"Oh, but you don't mean to say——?"
"I have not, monsieur, much to lose," the scion of an old house replied simply. "We have the reputation of being poor; but to-night and last night have quite 'wiped me out,' as you say in America. Je suis ruiné."
Bulstrode lit his cigar. De Presle-Vaulx took from his pocket one of his own cigarettes and puffed at it gently. Bulstrode smoked silently, and thought of the young man without looking at him. He liked him, and did not understand him at all: not at all! He supposed, that with his different traditions, his Puritanism, his New World point of view, he could never understand him, but he would enjoy trying to do so, for aside from the quality of spoiled boy, there was something of the man in De Presle-Vaulx to which the New Englander extremely responded.
His next remark was impersonal:
"Bon Jour, then, you think is not likely——?"

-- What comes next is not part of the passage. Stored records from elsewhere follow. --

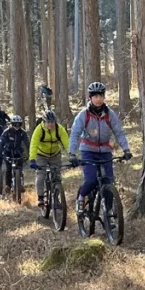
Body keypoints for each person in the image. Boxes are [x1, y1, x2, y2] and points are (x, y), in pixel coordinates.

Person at [68, 82, 132, 212]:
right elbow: (74, 134)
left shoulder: (110, 114)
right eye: (95, 96)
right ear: (90, 98)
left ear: (104, 97)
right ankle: (81, 197)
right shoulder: (83, 115)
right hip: (88, 151)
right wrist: (72, 153)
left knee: (108, 182)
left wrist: (126, 149)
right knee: (91, 180)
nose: (98, 99)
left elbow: (119, 132)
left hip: (105, 151)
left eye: (100, 96)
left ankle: (108, 213)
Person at [29, 110, 69, 208]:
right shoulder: (39, 130)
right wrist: (32, 159)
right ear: (44, 122)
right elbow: (34, 144)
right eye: (48, 122)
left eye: (53, 122)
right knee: (41, 175)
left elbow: (67, 144)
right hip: (41, 155)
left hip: (55, 154)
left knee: (57, 177)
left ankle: (56, 198)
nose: (51, 124)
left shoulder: (60, 129)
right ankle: (41, 197)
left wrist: (72, 155)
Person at [0, 114, 30, 193]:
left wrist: (30, 153)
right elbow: (1, 143)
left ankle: (21, 184)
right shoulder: (6, 132)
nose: (17, 125)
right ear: (12, 124)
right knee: (8, 169)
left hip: (18, 152)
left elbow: (28, 144)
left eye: (19, 124)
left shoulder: (23, 132)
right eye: (15, 124)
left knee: (20, 169)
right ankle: (8, 185)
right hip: (8, 152)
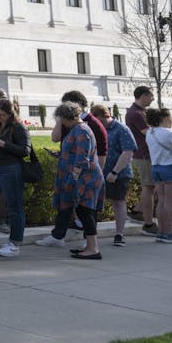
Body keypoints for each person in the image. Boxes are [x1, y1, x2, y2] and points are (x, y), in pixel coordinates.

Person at [35, 102, 104, 259]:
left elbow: (82, 159)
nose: (61, 123)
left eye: (61, 119)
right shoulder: (78, 129)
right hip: (83, 178)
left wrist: (73, 180)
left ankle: (93, 249)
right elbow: (76, 153)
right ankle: (90, 247)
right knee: (83, 212)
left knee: (86, 212)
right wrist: (61, 155)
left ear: (66, 118)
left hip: (86, 180)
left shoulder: (81, 131)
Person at [0, 99, 31, 258]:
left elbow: (25, 150)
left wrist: (4, 144)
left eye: (2, 115)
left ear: (10, 114)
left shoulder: (18, 127)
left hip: (11, 169)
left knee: (15, 207)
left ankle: (15, 243)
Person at [93, 104, 135, 248]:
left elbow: (128, 152)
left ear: (105, 116)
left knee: (118, 202)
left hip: (119, 173)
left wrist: (115, 172)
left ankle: (119, 234)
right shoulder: (97, 129)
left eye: (98, 119)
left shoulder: (121, 129)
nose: (97, 123)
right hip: (100, 172)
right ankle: (91, 235)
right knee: (93, 203)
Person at [144, 106, 172, 245]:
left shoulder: (150, 133)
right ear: (165, 118)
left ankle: (161, 232)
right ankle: (168, 233)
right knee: (170, 203)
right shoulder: (170, 133)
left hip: (156, 168)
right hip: (169, 168)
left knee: (161, 202)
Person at [126, 86, 157, 235]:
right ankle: (148, 224)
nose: (153, 98)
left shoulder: (140, 111)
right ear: (143, 96)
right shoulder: (136, 113)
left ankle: (137, 211)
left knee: (155, 186)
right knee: (149, 186)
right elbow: (148, 133)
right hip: (144, 154)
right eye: (151, 96)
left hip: (147, 154)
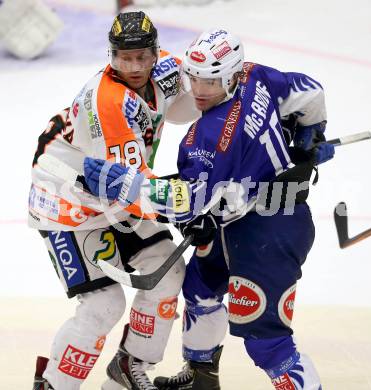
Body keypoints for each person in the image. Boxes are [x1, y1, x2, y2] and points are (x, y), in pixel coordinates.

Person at [83, 28, 335, 389]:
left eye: (211, 82)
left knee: (268, 342)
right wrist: (313, 131)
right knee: (201, 286)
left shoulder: (210, 135)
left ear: (232, 74)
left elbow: (189, 201)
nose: (200, 90)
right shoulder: (255, 74)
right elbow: (308, 90)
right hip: (235, 218)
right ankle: (200, 376)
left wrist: (128, 186)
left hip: (268, 232)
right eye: (195, 78)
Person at [29, 11, 199, 390]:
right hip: (66, 202)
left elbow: (197, 99)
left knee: (168, 274)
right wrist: (190, 204)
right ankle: (54, 385)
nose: (134, 66)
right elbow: (132, 190)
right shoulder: (107, 104)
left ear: (156, 52)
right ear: (111, 56)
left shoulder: (167, 68)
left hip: (114, 193)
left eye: (142, 56)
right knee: (103, 305)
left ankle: (128, 369)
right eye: (124, 57)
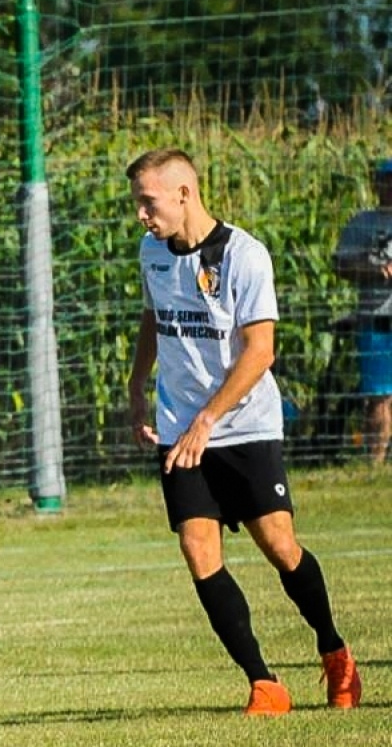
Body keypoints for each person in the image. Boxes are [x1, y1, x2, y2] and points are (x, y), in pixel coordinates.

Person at [125, 148, 362, 715]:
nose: (140, 214)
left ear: (184, 194)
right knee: (196, 546)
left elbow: (261, 351)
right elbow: (154, 316)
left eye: (147, 201)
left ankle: (334, 652)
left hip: (244, 425)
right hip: (182, 429)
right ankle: (264, 683)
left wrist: (210, 418)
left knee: (279, 545)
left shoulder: (244, 256)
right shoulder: (152, 252)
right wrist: (137, 386)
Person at [331, 158, 392, 465]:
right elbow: (340, 264)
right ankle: (375, 464)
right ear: (377, 184)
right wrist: (374, 270)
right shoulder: (361, 223)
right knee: (379, 395)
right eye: (386, 180)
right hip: (376, 320)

"Mon cher Monsieur! ... She is not even mentioned for place! Even in the event of her winning," De Presle-Vaulx was gloomy, "I should be able to discharge my debt to you and nothing more." Again he looked up quickly. "I shall, of course, be quite able to discharge that; I only mean to say that en somme, I am roulé completément roulé."
"What, then, are you going to do?"
De Presle-Vaulx looked at the end of his cigarette as though he took counsel from it, and said measuredly:
"There is, in my position, but one thing possible for a man to do."
"You mean to say, marry, make a rich marriage?"